Lastly, the equations for the penalty and its gradient are in optimization.ipynb. I think the notation could probably be improved to make things more accurate and clear.

timcyu commented 1 year ago

@jbloom I agree that $S_k$ should not depend on $i$, $j$. For the derivatives, I agree we can drop the sum over all $k$, but I don't think we can completely drop $i$, $j$ together and replace them with $e$.

In the two epitope case, I believe the derivative looks like this: $$\frac{\partial{R{\rm{similarity}}}}{\partial{\beta{m,e}}} = \lambda{\rm{similarity}} \frac{\partial{\left(\sum{m' \in S{k}} \beta{m',e}^2\right)}}{\partial{\beta{m,e}}} \left(\sum{m' \in S{k}} \beta{m',j}^2\right) + \frac{\partial{\left(\sum{m' \in S{k}} \beta{m',j}^2\right)}}{\partial{\beta{m,e}}} \left(\sum{m' \in S{k}} \beta_{m',e}^2\right)$$

$$=\lambda{\rm{similarity}} \left(2\beta{m,e}\sum_{m' \in Sk}\left(\beta{m',j}^2\right) + 0 \left(\sum{m' \in S{k}} \beta{m',e}^2\right)\right) = 2\lambda{\rm{similarity}} \beta{m,e}\sum{m' \in Sk}\left(\beta{m',j}^2\right)$$ where $j$ is the other epitope and $m'$ ranges over all mutations (including $m$) at site $S_k$.

However, when there are more than 2 epitopes, you have to sum over the $\beta{m,e}$ being multiplied by the norm of $\beta{m',j}$ at all other epitopes $j$. For example, if there are 3 epitopes, $R{\rm{similarity}}$ sums over the dot products of 3 comparisons: $(1,2), (1,3), (2,3)$. So, in the general case, perhaps the best way to write the derivative is this: $$\frac{\partial{R{\rm{similarity}}}}{\partial{\beta{m,e}}} = 2\lambda{\rm{similarity}} \sum{j \neq e} \beta{m,e}\sum_{m' \in Sk}\left(\beta{m',j}^2\right)$$

This is what is implemented in the code.
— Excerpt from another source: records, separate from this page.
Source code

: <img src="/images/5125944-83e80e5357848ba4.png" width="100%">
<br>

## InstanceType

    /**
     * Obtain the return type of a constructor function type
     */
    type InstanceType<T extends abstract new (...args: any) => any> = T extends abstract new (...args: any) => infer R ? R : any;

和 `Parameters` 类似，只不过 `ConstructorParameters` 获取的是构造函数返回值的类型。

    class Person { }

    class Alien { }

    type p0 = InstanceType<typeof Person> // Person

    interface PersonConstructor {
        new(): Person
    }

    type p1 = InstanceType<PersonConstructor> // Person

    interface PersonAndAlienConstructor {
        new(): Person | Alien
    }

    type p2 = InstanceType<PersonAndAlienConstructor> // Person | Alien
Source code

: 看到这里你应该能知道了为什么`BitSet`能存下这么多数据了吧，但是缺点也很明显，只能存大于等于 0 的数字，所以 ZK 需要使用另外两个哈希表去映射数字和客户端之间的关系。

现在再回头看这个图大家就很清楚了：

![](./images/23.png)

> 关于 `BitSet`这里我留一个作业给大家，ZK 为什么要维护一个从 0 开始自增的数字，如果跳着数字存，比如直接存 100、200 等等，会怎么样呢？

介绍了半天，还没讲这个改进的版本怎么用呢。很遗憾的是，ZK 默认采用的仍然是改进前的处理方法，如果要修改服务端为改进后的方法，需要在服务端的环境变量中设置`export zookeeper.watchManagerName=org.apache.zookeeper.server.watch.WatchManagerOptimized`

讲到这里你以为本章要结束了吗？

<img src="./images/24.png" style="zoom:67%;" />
Let me know if you agree/disagree!

jbloom commented 1 year ago

@timcyu, looks good. My only comment is in the derivative, move the sum over $j \ne e$ to the right of $\beta{m,e}$ since the $\beta{m,e}$ term doesn't depend on $j$.

timcyu commented 1 year ago

@jbloom it's ready for your review again!

timcyu commented 1 year ago

@jbloom addressed your comments. I decided to re-write the code using some of the matrix tricks in Will's colab notebook so it is far more efficient now. Let me know what you think.

jbloom commented 1 year ago

@timcyu, I made a few small tweaks in commit 51fcdb2 (see full commit message for details). Otherwise this looks good, but let's implement other approach (absolute value approximation: https://github.com/jbloomlab/polyclonal/issues/124#issuecomment-1272055558) and see which we prefer before deciding which pull request to merge.

timcyu commented 1 year ago

@jbloom I would suggest merging this regularization instead of the absolute value approximation. Reason is that both strategies can successfully deconvolve the mAb cocktail dataset, but the absolute value approximation is much more sensitive to the regularization weight, whereas I could reproduce the same result (shown above) with a larger range of weights with this squared euclidean penalty.

We discussed this last week and I've included the relevant slides here for reference. Let me know if you have any final thoughts!

jbloom commented 1 year ago

@timcyu, can you experiment on what happens if you drop reg_activity_weight a lot, maybe even pushing it to 0? Particularly on the simulated RBD dataset. A lot of the issue seems to be that the typical non-epitope site is being fit to something more like ~0.5 than 0, which may be why you lose the third epitope. I wonder if that is driving by the regularization on activity which is moving some of that value into the escape values.

timcyu commented 1 year ago

@jbloom dropping reg_activity_weight has no effect on both the simulated RBD and mAb cocktail datasets.